Data for review:
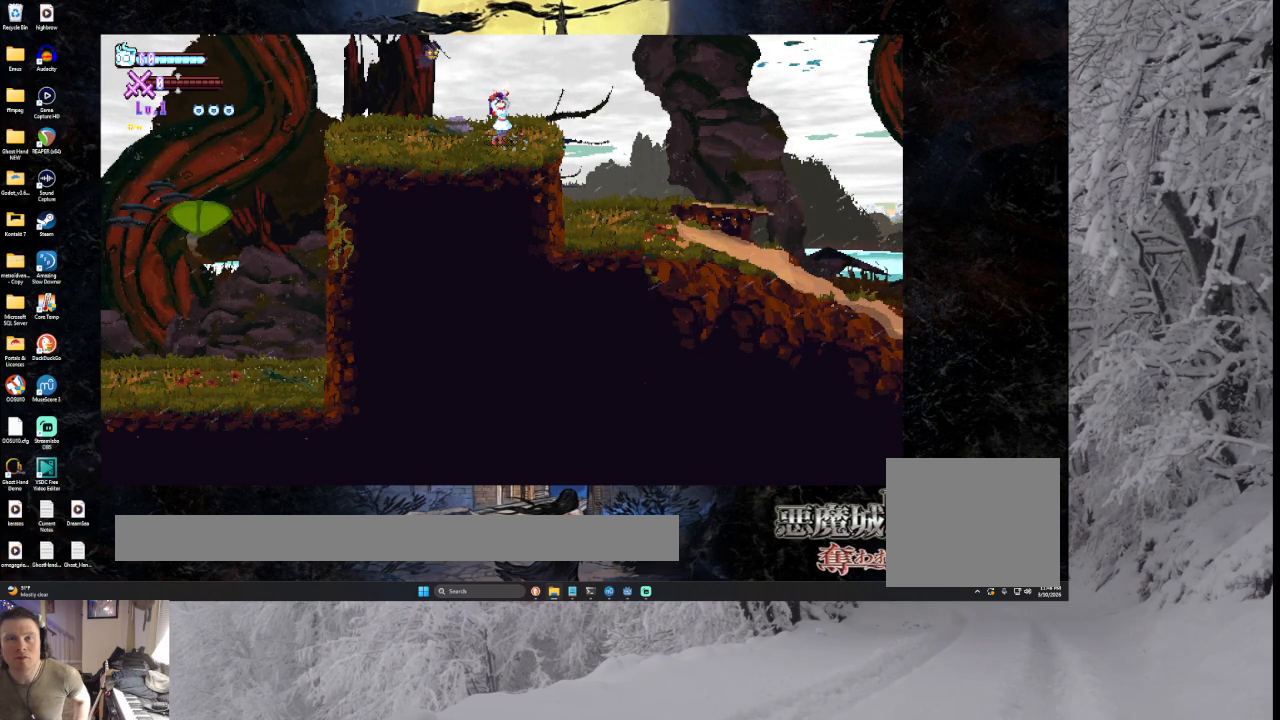
{"buttons": ["CROSS"], "left_stick": "center", "right_stick": "center", "events": []}
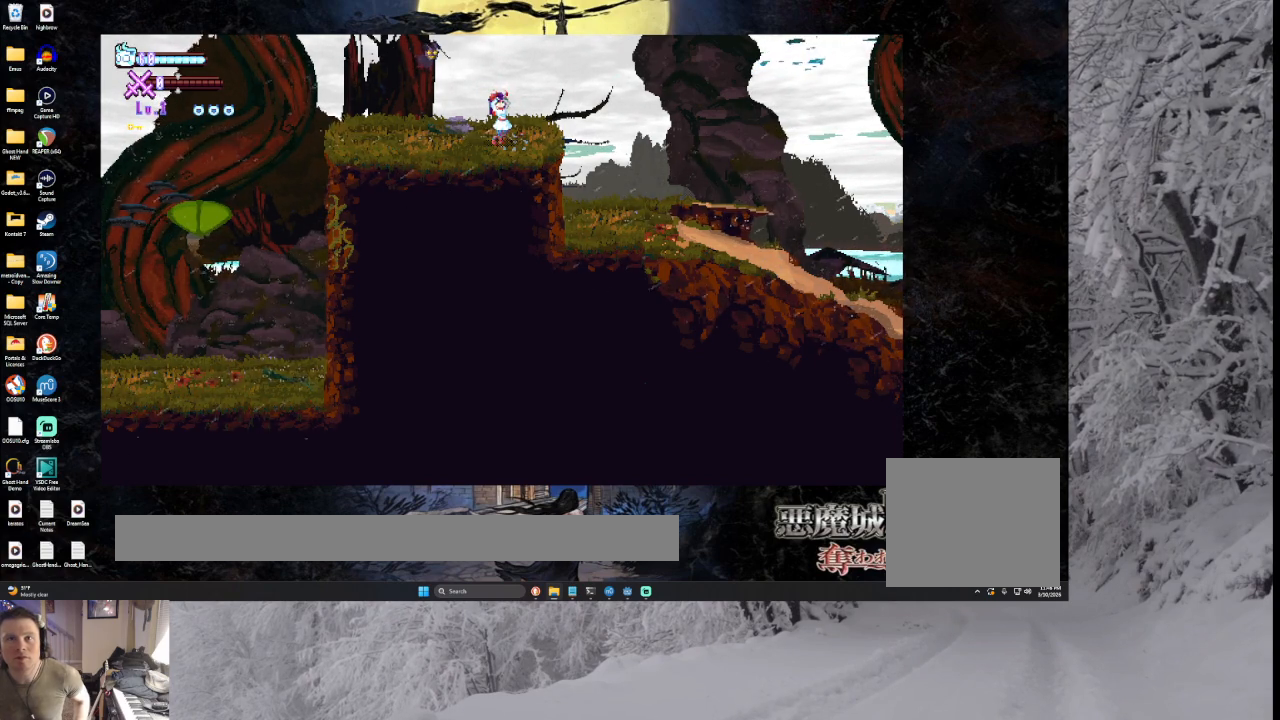
{"buttons": ["CROSS"], "left_stick": "center", "right_stick": "center", "events": []}
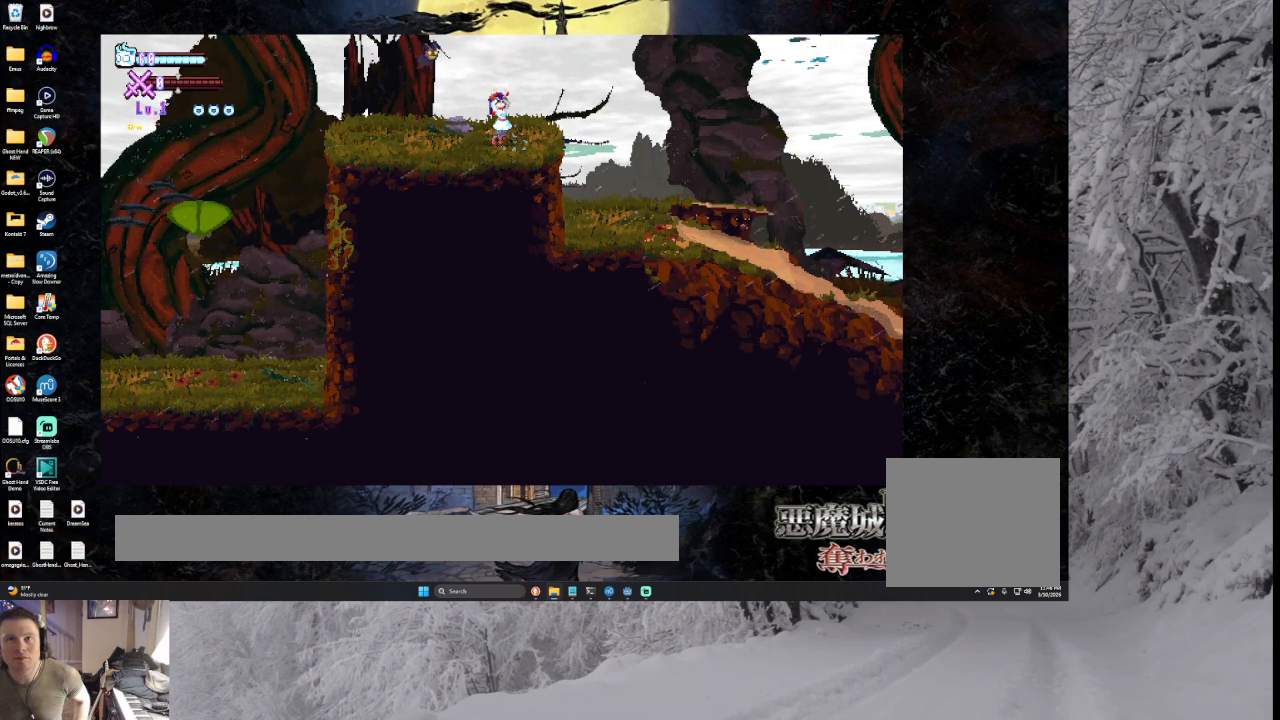
{"buttons": ["CROSS"], "left_stick": "center", "right_stick": "center", "events": []}
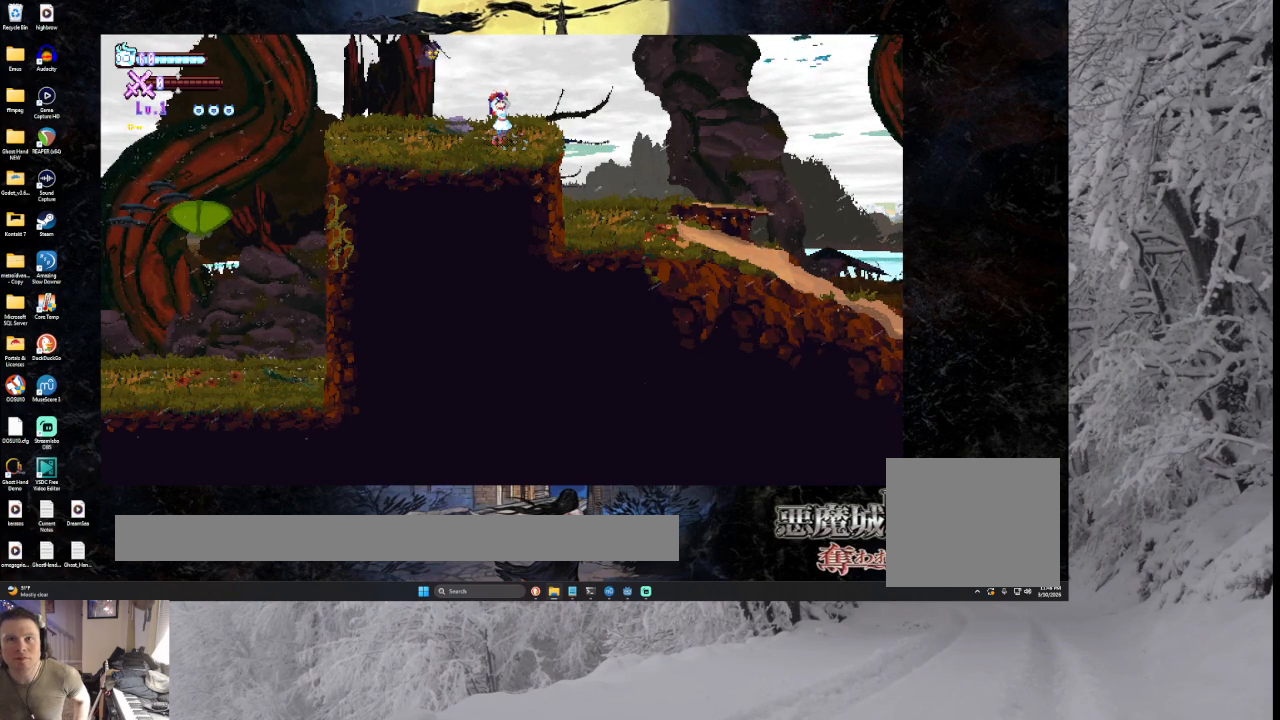
{"buttons": ["CROSS"], "left_stick": "center", "right_stick": "center", "events": []}
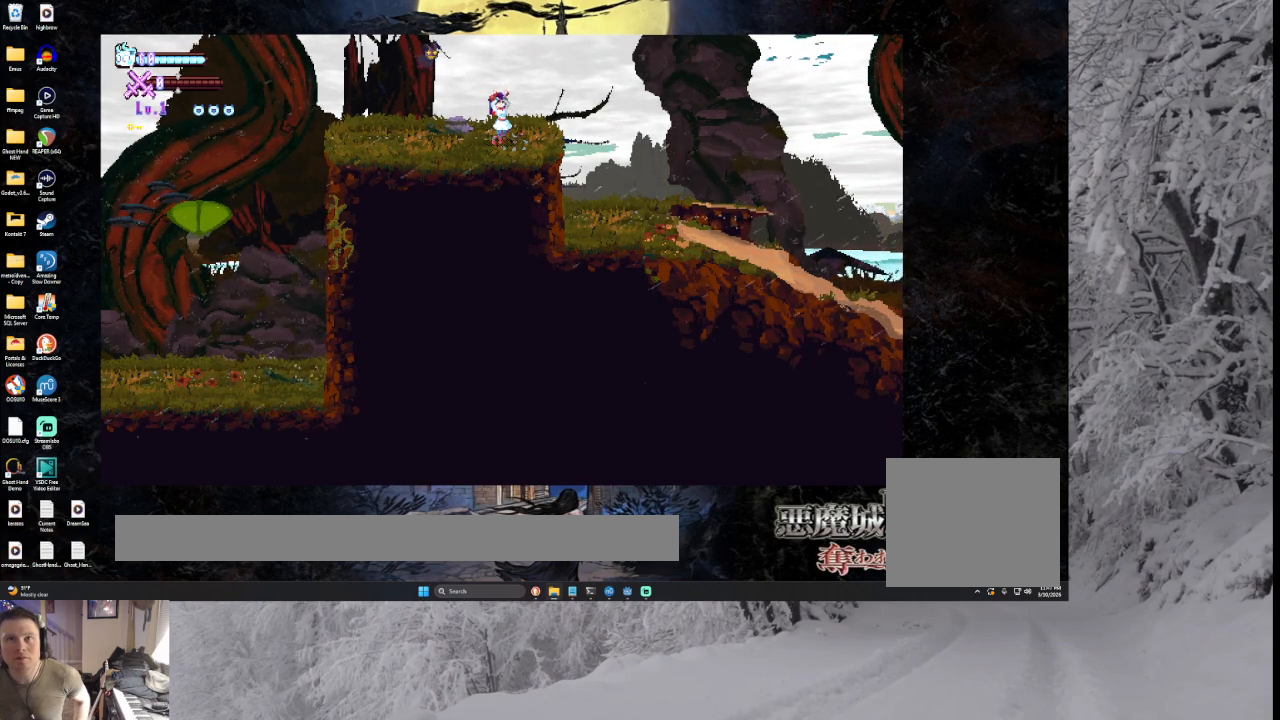
{"buttons": ["CROSS"], "left_stick": "center", "right_stick": "center", "events": []}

Directions for this task:
Replicate the material above verbatim; images stay out of the copy.

Answer section:
{"buttons": ["CROSS"], "left_stick": "center", "right_stick": "center", "events": []}
{"buttons": ["CROSS"], "left_stick": "center", "right_stick": "center", "events": []}
{"buttons": ["CROSS"], "left_stick": "center", "right_stick": "center", "events": []}
{"buttons": ["CROSS"], "left_stick": "center", "right_stick": "center", "events": []}
{"buttons": ["CROSS"], "left_stick": "center", "right_stick": "center", "events": []}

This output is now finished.